Exercise description: Work through the records below and copy every line that includes "cmos".

Dataset records:

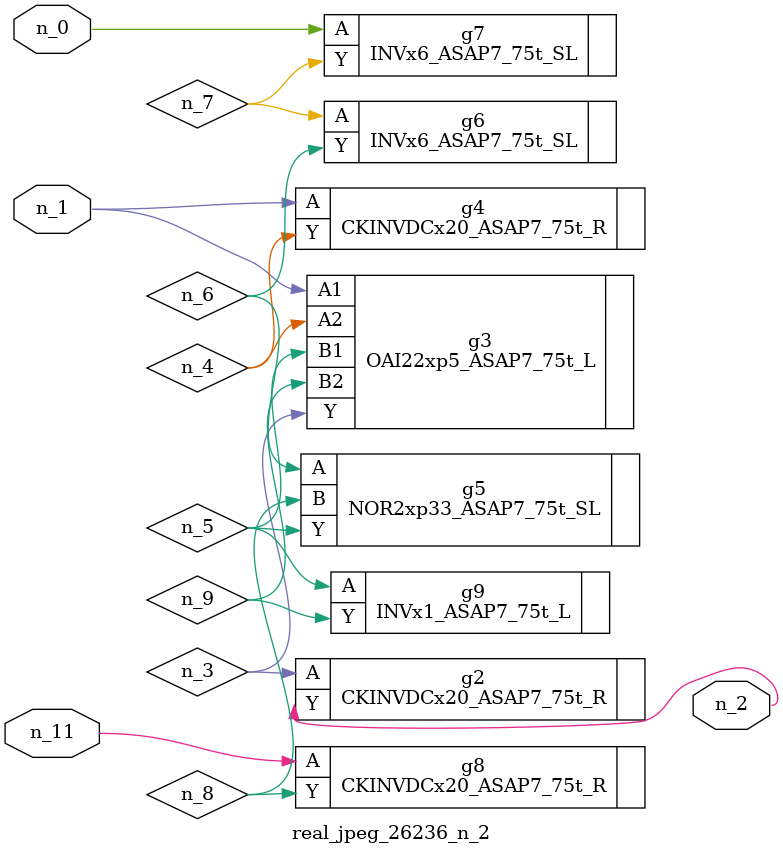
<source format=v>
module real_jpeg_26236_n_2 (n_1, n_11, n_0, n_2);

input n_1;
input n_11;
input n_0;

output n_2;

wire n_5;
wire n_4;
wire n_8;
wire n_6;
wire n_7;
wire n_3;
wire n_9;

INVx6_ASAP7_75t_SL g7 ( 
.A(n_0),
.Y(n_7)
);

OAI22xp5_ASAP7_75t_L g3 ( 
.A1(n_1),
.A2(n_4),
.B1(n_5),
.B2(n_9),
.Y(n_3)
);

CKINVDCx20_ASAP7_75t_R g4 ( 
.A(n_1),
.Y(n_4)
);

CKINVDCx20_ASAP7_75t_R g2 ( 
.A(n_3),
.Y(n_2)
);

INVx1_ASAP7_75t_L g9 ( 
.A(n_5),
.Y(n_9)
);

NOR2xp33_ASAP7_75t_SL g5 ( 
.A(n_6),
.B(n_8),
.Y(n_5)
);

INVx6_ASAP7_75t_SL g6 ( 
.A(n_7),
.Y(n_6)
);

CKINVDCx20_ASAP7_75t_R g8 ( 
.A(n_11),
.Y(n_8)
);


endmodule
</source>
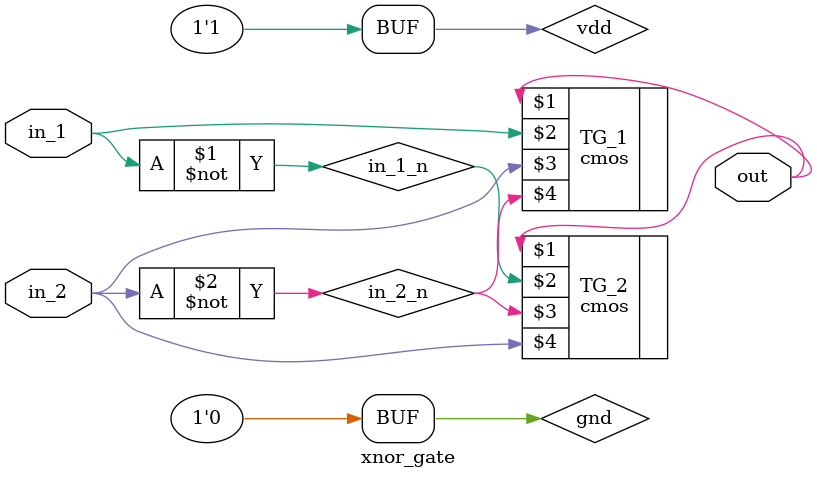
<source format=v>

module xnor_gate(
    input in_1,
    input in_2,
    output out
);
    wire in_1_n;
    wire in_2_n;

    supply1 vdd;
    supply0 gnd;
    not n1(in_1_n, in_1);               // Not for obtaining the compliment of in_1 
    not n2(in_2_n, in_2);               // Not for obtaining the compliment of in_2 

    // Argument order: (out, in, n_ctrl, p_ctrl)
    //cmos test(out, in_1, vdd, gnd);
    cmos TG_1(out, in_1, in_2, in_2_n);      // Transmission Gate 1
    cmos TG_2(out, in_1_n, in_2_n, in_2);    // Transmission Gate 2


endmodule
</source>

The completed task:
    //cmos test(out, in_1, vdd, gnd);
    cmos TG_1(out, in_1, in_2, in_2_n);      // Transmission Gate 1
    cmos TG_2(out, in_1_n, in_2_n, in_2);    // Transmission Gate 2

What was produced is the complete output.